IARP has released the latest Reiki Report yesterday. There is an interesting article that as an internist I enjoyed reading. Hypertension is extraordinarily common, affecting 31.1% (95% confidence interval, 30.0-32.2%) of the world’s adults had hypertension (1). Hypertension is easily one of the most common conditions I see throughout the day.
High blood pressure typically has no symptoms. It is typically found when vitals are checked at the beginning of a doctor’s visit. A normal blood pressure is somewhere around 120/80 (there are many recommendations on what is considered your normal, but around 120/80 is fairly good). If your blood pressure is higher than this, there are many factors that will go into if you should be on a medication.
Blood pressure is a wonderful indicator of overall health. A low blood pressure can indicate conditions such as severe infection, anemia, or life threatening dehydration. Blood pressure fluctuates depending on time of day, activities, stress, pain, as well as diet.
Elevations in blood pressure may occur transiently, sometimes called “white coat hypertension”, in which the stress of the clinical environment causes elevation in the readings. However, clinical studies have shown that “white coat hypertension” is a strong warning for chronic hypertension.
Hypertension has to be addressed, but many patients are surprised to learn that lifestyle modifications are the mainstay of treatment, while medications may be an addition to treatment.
IARP gives some nice examples from medical research on how Reiki can help to control blood pressure. Reiki treatment by a practitioner, or self treatment can be very helpful in lowering blood pressure along with your physician’s treatment plan. Reiki as a treatment intervention will lower stress, improve sleep, and may lead to some personal insight.
When teaching patients about the mind-body connection, one of the easiest lessons is checking a blood pressure after talking, then guiding the patient with deep breathing for about 3 minutes, then repeating the blood pressure. Patients are amazed to see their pulse and blood pressure naturally go down.
Remember to follow your physicians instructions. If you have been prescribed medications, not taking these as instructed can lead to dangerous consequences. Applying a holistic approach along with your treatment plan can and will help your overall health.

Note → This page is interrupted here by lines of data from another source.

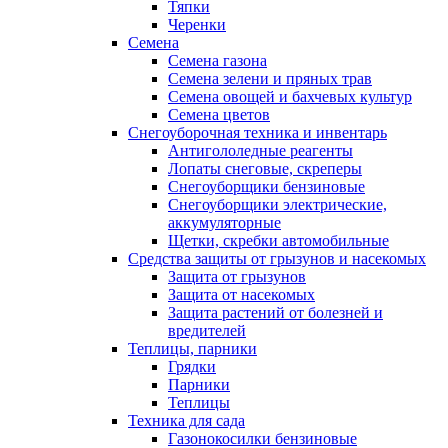
Тяпки
Черенки
Семена
Семена газона
Семена зелени и пряных трав
Семена овощей и бахчевых культур
Семена цветов
Снегоуборочная техника и инвентарь
Антигололедные реагенты
Лопаты снеговые, скреперы
Снегоуборщики бензиновые
Снегоуборщики электрические,
аккумуляторные
Щетки, скребки автомобильные
Средства защиты от грызунов и насекомых
Защита от грызунов
Защита от насекомых
Защита растений от болезней и
вредителей
Теплицы, парники
Грядки
Парники
Теплицы
Техника для сада
Газонокосилки бензиновые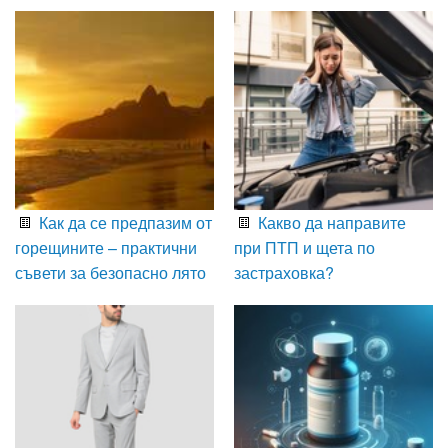
Как да се предпазим от
Какво да направите
горещините – практични
при ПТП и щета по
съвети за безопасно лято
застраховка?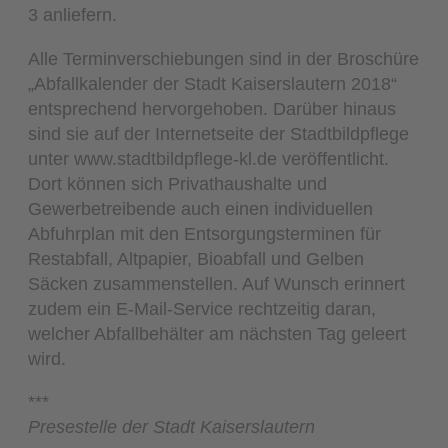
3 anliefern.
Alle Terminverschiebungen sind in der Broschüre
„Abfallkalender der Stadt Kaiserslautern 2018“
entsprechend hervorgehoben. Darüber hinaus
sind sie auf der Internetseite der Stadtbildpflege
unter www.stadtbildpflege-kl.de veröffentlicht.
Dort können sich Privathaushalte und
Gewerbetreibende auch einen individuellen
Abfuhrplan mit den Entsorgungsterminen für
Restabfall, Altpapier, Bioabfall und Gelben
Säcken zusammenstellen. Auf Wunsch erinnert
zudem ein E-Mail-Service rechtzeitig daran,
welcher Abfallbehälter am nächsten Tag geleert
wird.
***
Presestelle der Stadt Kaiserslautern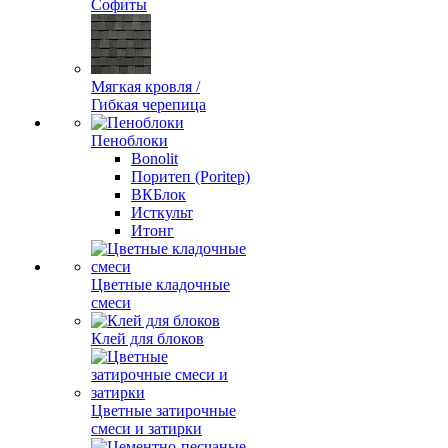
Софиты
Мягкая кровля /
Гибкая черепица
Пеноблоки
Bonolit
Поритеп (Poritep)
ВКБлок
Исткульт
Итонг
Цветные кладочные
смеси
Клей для блоков
Цветные затирочные
смеси и затирки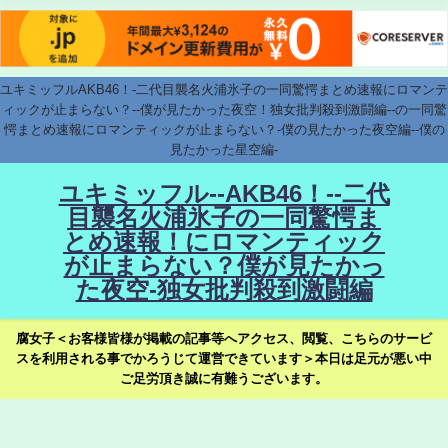
ユキミッフルAKB46！-二代目襲名火浦氷子の一同驚愕まとめ速報にロマンテ
ィックが止まらない？--僕が見たかった夜空！独女批判殺到激闘編--の一同驚
愕まとめ速報にロマンティックが止まらない？-僕の見たかった夜空編--僕の
見たかった星空編-
ユキミッフル--AKB46！--二代
目襲名火浦氷子の一同驚愕ま
とめ速報！にロマンティック
が止まらない？僕が見たかっ
た夜空-独女批判殺到激闘編
腐女子＜お客様皆様が掲載の記事等へアクセス、閲覧、こちらのサービ
スを利用される事でかろうじて運営できています＞本日は足元が悪い中
ご足労頂き誠に有難うございます。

Correct way to monitor your blood pressure
If your are currently under the care of a physician and being treated for high blood pressure, you likely have been instructed on checking your blood pressure at home. I like patients to know a few things:
- Wrist blood pressure cuffs can be accurate, but you’ll need to measure at heart height, usually by placing your wrist on your chest.
- Try to sit quietly for at least 5 minutes before checking.
- Warm drinks and caffeinated drinks will raise your readings, as will many over the counter cold medications.